But those nontraditional efforts may increase as the workforce becomes more and more remote, technology-savvy and hungry for a change. Stich says she anticipates a “growing number of employers will begin to use a variety of digital communication methods in order to meet the interests of their employees in the coming years,” and suggests that benefit managers begin now. At the same time, she says, communication methods need to vary.

“While it seems like all employees are using smartphones, watching videos and tweeting, not all employees want to access benefits information that way,” she says. “Some certainly do — and it could be a great way to catch their attention. Other employees prefer paper, emails or face-to-face meetings. It’s critical to understand preferences and what works for your group.”

However, as technology and the workforce that embraces it continues to evolve, thick explanations of benefits and long conference room meetings about benefits plans may eventually go the way of the dodo, industry experts say.

“The implication [of technology] on benefits is fairly straightforward to the extent that with these new and emerging communication tools, employers can now target the segments of their population that they want to reach,” Elliott explains.

Getting on board

Of course, success in digital workplace communications is only possible when both employees and employers are on board. There are obstacles to doing so, chief among them being information overload and the burden of constant connection to the workplace.

“There are some negatives to the always-on mindset; we saw this when we first started giving smartphones to employees who were then connected 24-7,” Jesuthasan says. “The opportunity to disconnect and the willingness for companies to accept that can be a challenge. Now more organizations are moving the other direction — saying, for instance, that there won’t be email on the weekends.”

But technology, experts say, also can lead to a healthier work-life balance for employees, which in turn, benefits employers with happier and more productive workers.

Busy moms who can do their work and still have time to take their kids to soccer practice in the afternoon? Working a couple of hours poolside while on vacation?
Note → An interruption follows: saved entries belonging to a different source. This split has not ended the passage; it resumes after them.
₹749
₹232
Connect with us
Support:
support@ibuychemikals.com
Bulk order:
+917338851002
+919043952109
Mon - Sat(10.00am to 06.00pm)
That’s made possible now with technology.

For both employers and employees, it’s important to realize that technology, for the most part, enhances productivity, a fact Jesuthasan has witnessed firsthand.

“In my field [of consulting], we’ve gone from something taking a couple of days for someone to root around in reports and calling up different sources and so on to now something being a 20- to 30-minute task when someone is able to access everything she needs off of the Web and collaboration tools like Yammer or Sharepoint,” he says. “With so much of work being knowledge-driven, the access to information like that is increasingly more important. So we’re seeing progressive companies saying, ‘We’re going give you all the tools to allow you to do that,’ and seeing that as a way to empower your employees rather than controlling things that may distract them.”

It’s also important that things remain humanized, he says, despite technological advances that seem to do the opposite. Some occasional old-fashioned facetime might be the way to do that.

“One of the things we did as we moved into a virtual arrangement is once a month, at least, we have the whole team come together in the office,” he says.

“We either have a team-building activity or a client meeting or just get together with the people [they’re] working with so you have that human connection. These little things can really make the difference.”